When I make Connection header to close, what may be the difference ?
Will that affect any performance issue ?
(one addition: I am setting header from xmlhttprequest)
When you make requests with "Connection: keep-alive" the subsequent request to the server will use the same TCP connection. This is called HTTP persistent connection. This helps in reducing CPU load on the server side and improves latency/response time.
If a request is made with "Connection: close" this indicates that once the request has been made the server needs to close the connection. And so for each request a new TCP connection will be established.
By default HTTP 1.1 client/server uses keep-alive whereas HTTP 1.0 client/server doesn't support keep-alive by default.
It affects performance, because most expensive resources create a socket between two machines. So the client needs to establish a new connection in every request.
this article has graphically demonstrated what would happen in such a when the connection header is set to closed and also keep-alive.
It helped me understand it and I hope it helps you too.
The Benefits of Connection Keep Alive

which scenario in http transaction is occurred?

In http transaction for request and response which scenario is occurred ?

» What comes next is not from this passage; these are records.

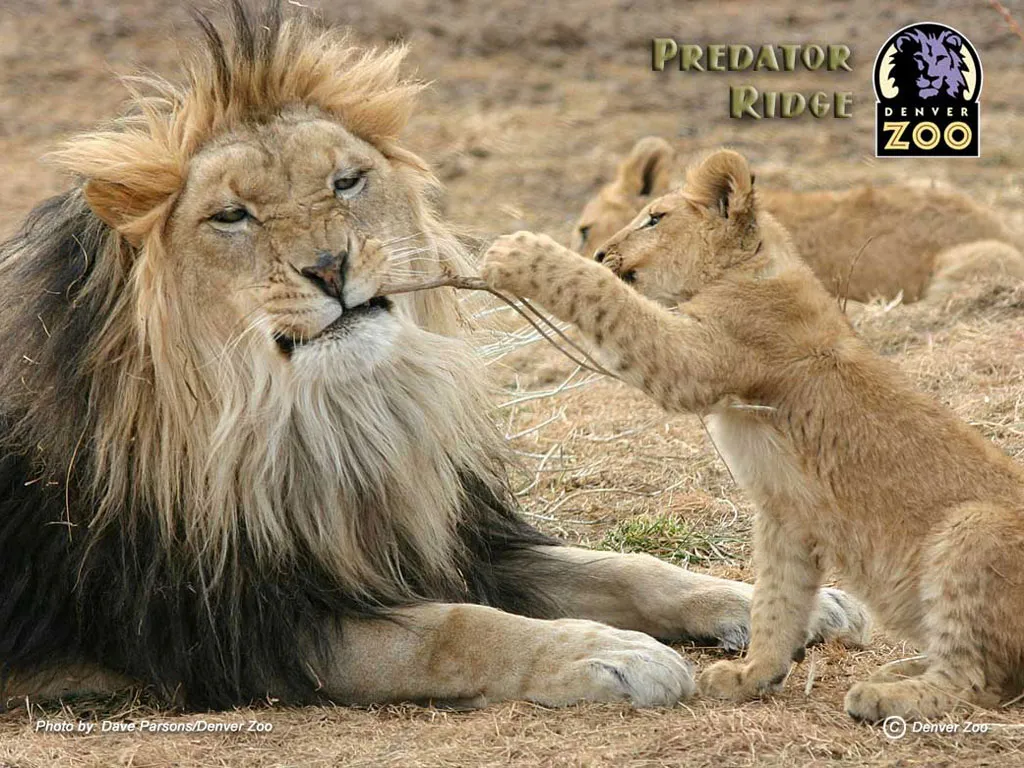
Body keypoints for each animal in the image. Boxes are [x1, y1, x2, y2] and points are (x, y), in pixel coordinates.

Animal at [0, 4, 869, 710]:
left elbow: (619, 567)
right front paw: (608, 654)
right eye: (231, 216)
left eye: (347, 181)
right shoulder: (241, 626)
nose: (330, 267)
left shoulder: (453, 537)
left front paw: (776, 605)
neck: (323, 420)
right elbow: (453, 631)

client (web browser) open connection and send it's request and connection open (keep alive) until server accept and answer then close connection ?

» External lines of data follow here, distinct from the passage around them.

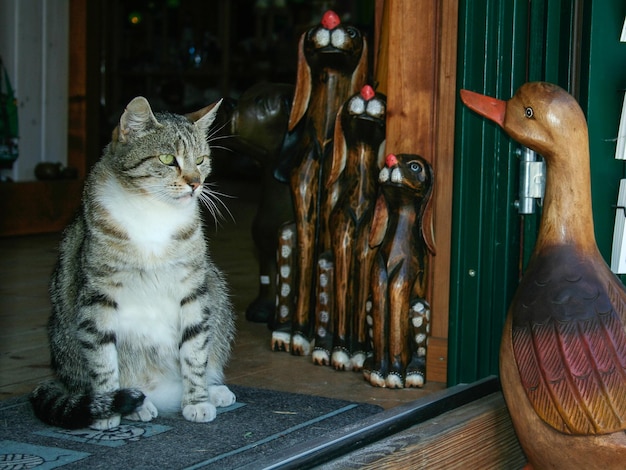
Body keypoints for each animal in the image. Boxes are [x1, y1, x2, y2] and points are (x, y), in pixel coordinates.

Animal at [28, 96, 236, 430]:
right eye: (167, 159)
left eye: (201, 159)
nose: (196, 184)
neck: (154, 212)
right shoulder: (97, 296)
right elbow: (102, 358)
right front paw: (108, 410)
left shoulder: (192, 289)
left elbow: (194, 351)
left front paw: (197, 401)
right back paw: (136, 404)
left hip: (216, 292)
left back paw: (212, 391)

client (web browser) open connection and send it's request then connection is closed and server accept and answer and reconnect and send response ?
in http1.0 and http1.1 this scenario is different ?

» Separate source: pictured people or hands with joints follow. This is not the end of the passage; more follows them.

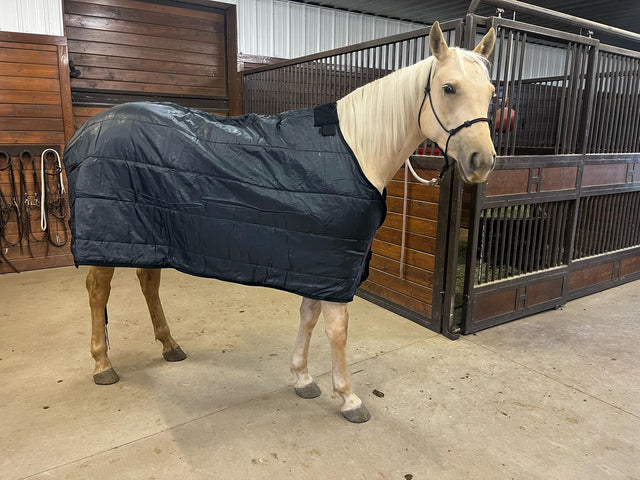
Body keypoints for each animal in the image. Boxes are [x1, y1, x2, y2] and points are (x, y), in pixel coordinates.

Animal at [75, 22, 496, 423]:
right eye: (448, 88)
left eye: (492, 91)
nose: (483, 161)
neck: (357, 149)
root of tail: (88, 129)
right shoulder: (335, 265)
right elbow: (337, 332)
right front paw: (348, 398)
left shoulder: (319, 263)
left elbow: (308, 318)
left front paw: (303, 378)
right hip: (108, 236)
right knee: (97, 290)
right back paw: (102, 365)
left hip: (150, 234)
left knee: (148, 281)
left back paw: (170, 346)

A server can't directly reconnect to a client. Hence, your scenario #2 is unlikely.
In other words, in the WEB world, "transactions" between a Client Browser and a WEB Server is always "Client Browser Initiated".
Of course, if we are talking about server-to-server communication over HTTP, it is a different story: you can make up your own rules here, provided you control at least one server ;-)
As for the difference between HTTP 1.0 and HTTTP 1.1, I don't know enough.
In both 1.0 and 1,1 connection is kept open until response is sent. Keep alive refers to what happens afterwards.
In HTTP 1.0 server closes the connection after sending the response. Unless client sends and server understands keep-alive header (which was not a part of HTTP 1.0 standard)
In HTTP 1.1 connection is kept open after the response unless client sends Connection: close header.
Details
The scenario is:
The client (browser) opens a connection to the web server and sends HTTP request
The server receives the request and sends back the response to the client (browser)
If keep alive is enabled, the connection will not be closed until the keep alive timeout expires. The idea of keep alive is to use the same TCP connect to send/receive multiple requests/responses.
Persistent connection / Keep alive was officially introduced in the HTTP 1.1 specification. keep-alive was not officially documented in the specification of HTTP 1.0, however, some implementation of HTTP 1.0 supported keep alive connections.
regarding scenario 2: The server never initiate connections with browsers, the browser initiate connections with the server and the server uses the same connection to send back responses.